*Aim of the exercise*
Restate the data below word for word. Leave the images out.

*Information provided*
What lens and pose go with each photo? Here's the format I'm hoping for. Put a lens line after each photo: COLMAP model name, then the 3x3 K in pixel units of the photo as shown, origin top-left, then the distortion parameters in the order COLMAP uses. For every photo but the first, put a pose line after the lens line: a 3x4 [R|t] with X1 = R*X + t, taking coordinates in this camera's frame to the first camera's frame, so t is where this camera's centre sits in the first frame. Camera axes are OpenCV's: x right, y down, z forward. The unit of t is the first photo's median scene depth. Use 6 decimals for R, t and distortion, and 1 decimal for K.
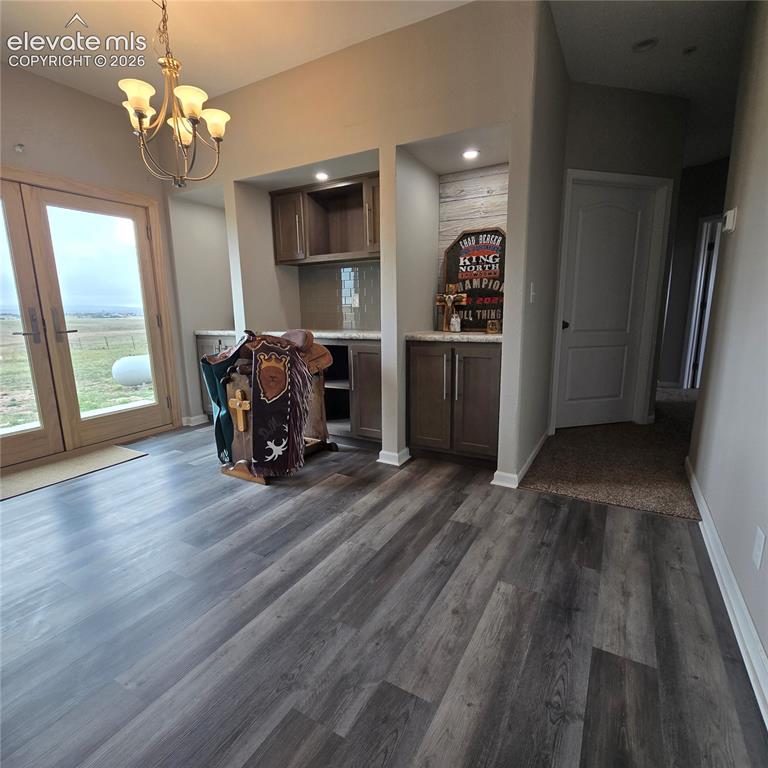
lens RADIAL K [[417.0, 0, 383.9], [0, 417.0, 388.1], [0, 0, 1]] dist [-0.001466, 0.000627]
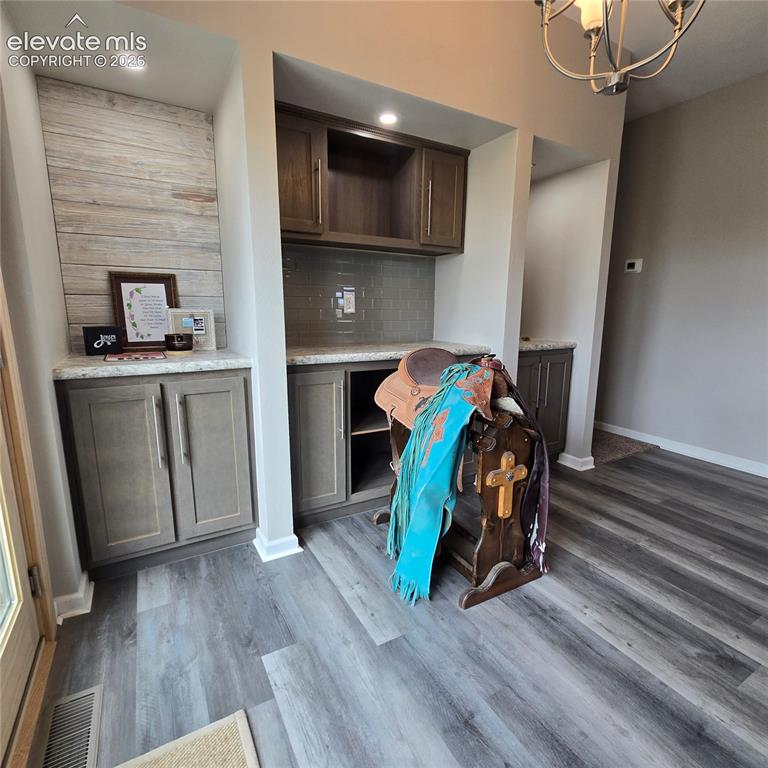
lens RADIAL K [[417.0, 0, 383.9], [0, 417.0, 388.1], [0, 0, 1]] dist [-0.001466, 0.000627]
pose [[0.504423, -0.142877, 0.851553, -1.043464], [0.140963, 0.986610, 0.082037, -0.182419], [-0.851872, 0.078656, 0.517809, 0.919441]]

*Your solution*
What lens and pose go with each photo? Here's the format I'm hoping for. Put a lens line after each photo: COLMAP model name, then the 3x3 K in pixel units of the photo as shown, origin top-left, then the distortion parameters in the order COLMAP uses. For every photo but the first, put a pose line after the lens line: a 3x4 [R|t] with X1 = R*X + t, taking coordinates in this camera's frame to the first camera's frame, so t is where this camera's centre sits in the first frame. Camera axes are OpenCV's: x right, y down, z forward. The unit of t is the first photo's median scene depth. Use 6 decimals for R, t and distortion, and 1 decimal for K.
lens RADIAL K [[417.0, 0, 383.9], [0, 417.0, 388.1], [0, 0, 1]] dist [-0.001466, 0.000627]
lens RADIAL K [[417.0, 0, 383.9], [0, 417.0, 388.1], [0, 0, 1]] dist [-0.001466, 0.000627]
pose [[0.504423, -0.142877, 0.851553, -1.043464], [0.140963, 0.986610, 0.082037, -0.182419], [-0.851872, 0.078656, 0.517809, 0.919441]]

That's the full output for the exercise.